DATA EXTRACT
──────────
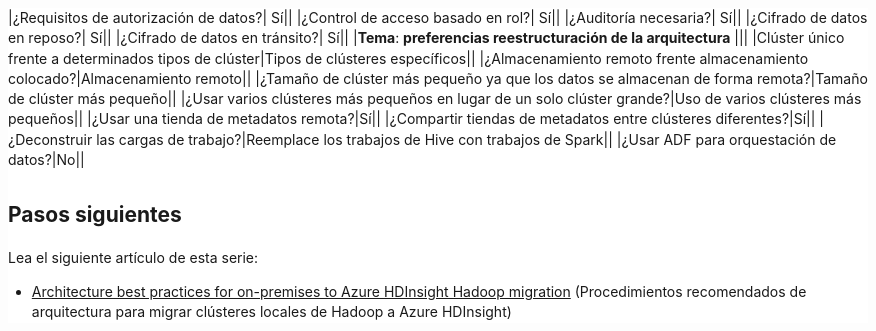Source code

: |¿Requisitos de autorización de datos?|  Sí||
|¿Control de acceso basado en rol?|        Sí||
|¿Auditoría necesaria?|                  Sí||
|¿Cifrado de datos en reposo?|          Sí||
|¿Cifrado de datos en tránsito?|       Sí||
|**Tema**:   **preferencias reestructuración de la arquitectura** |||
|Clúster único frente a determinados tipos de clúster|Tipos de clústeres específicos||
|¿Almacenamiento remoto frente almacenamiento colocado?|Almacenamiento remoto||
|¿Tamaño de clúster más pequeño ya que los datos se almacenan de forma remota?|Tamaño de clúster más pequeño||
|¿Usar varios clústeres más pequeños en lugar de un solo clúster grande?|Uso de varios clústeres más pequeños||
|¿Usar una tienda de metadatos remota?|Sí||
|¿Compartir tiendas de metadatos entre clústeres diferentes?|Sí||
|¿Deconstruir las cargas de trabajo?|Reemplace los trabajos de Hive con trabajos de Spark||
|¿Usar ADF para orquestación de datos?|No||

## <a name="next-steps"></a>Pasos siguientes

Lea el siguiente artículo de esta serie:

- [Architecture best practices for on-premises to Azure HDInsight Hadoop migration](apache-hadoop-on-premises-migration-best-practices-architecture.md) (Procedimientos recomendados de arquitectura para migrar clústeres locales de Hadoop a Azure HDInsight)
──────────
WHAT YOU HAVE TO DO
Quote the source text from the data above verbatim, character for character, and leave the picture out of your answer.

RESPONSE TO THE EXERCISE
Source code

: |¿Requisitos de autorización de datos?|  Sí||
|¿Control de acceso basado en rol?|        Sí||
|¿Auditoría necesaria?|                  Sí||
|¿Cifrado de datos en reposo?|          Sí||
|¿Cifrado de datos en tránsito?|       Sí||
|**Tema**:   **preferencias reestructuración de la arquitectura** |||
|Clúster único frente a determinados tipos de clúster|Tipos de clústeres específicos||
|¿Almacenamiento remoto frente almacenamiento colocado?|Almacenamiento remoto||
|¿Tamaño de clúster más pequeño ya que los datos se almacenan de forma remota?|Tamaño de clúster más pequeño||
|¿Usar varios clústeres más pequeños en lugar de un solo clúster grande?|Uso de varios clústeres más pequeños||
|¿Usar una tienda de metadatos remota?|Sí||
|¿Compartir tiendas de metadatos entre clústeres diferentes?|Sí||
|¿Deconstruir las cargas de trabajo?|Reemplace los trabajos de Hive con trabajos de Spark||
|¿Usar ADF para orquestación de datos?|No||

## <a name="next-steps"></a>Pasos siguientes

Lea el siguiente artículo de esta serie:

- [Architecture best practices for on-premises to Azure HDInsight Hadoop migration](apache-hadoop-on-premises-migration-best-practices-architecture.md) (Procedimientos recomendados de arquitectura para migrar clústeres locales de Hadoop a Azure HDInsight)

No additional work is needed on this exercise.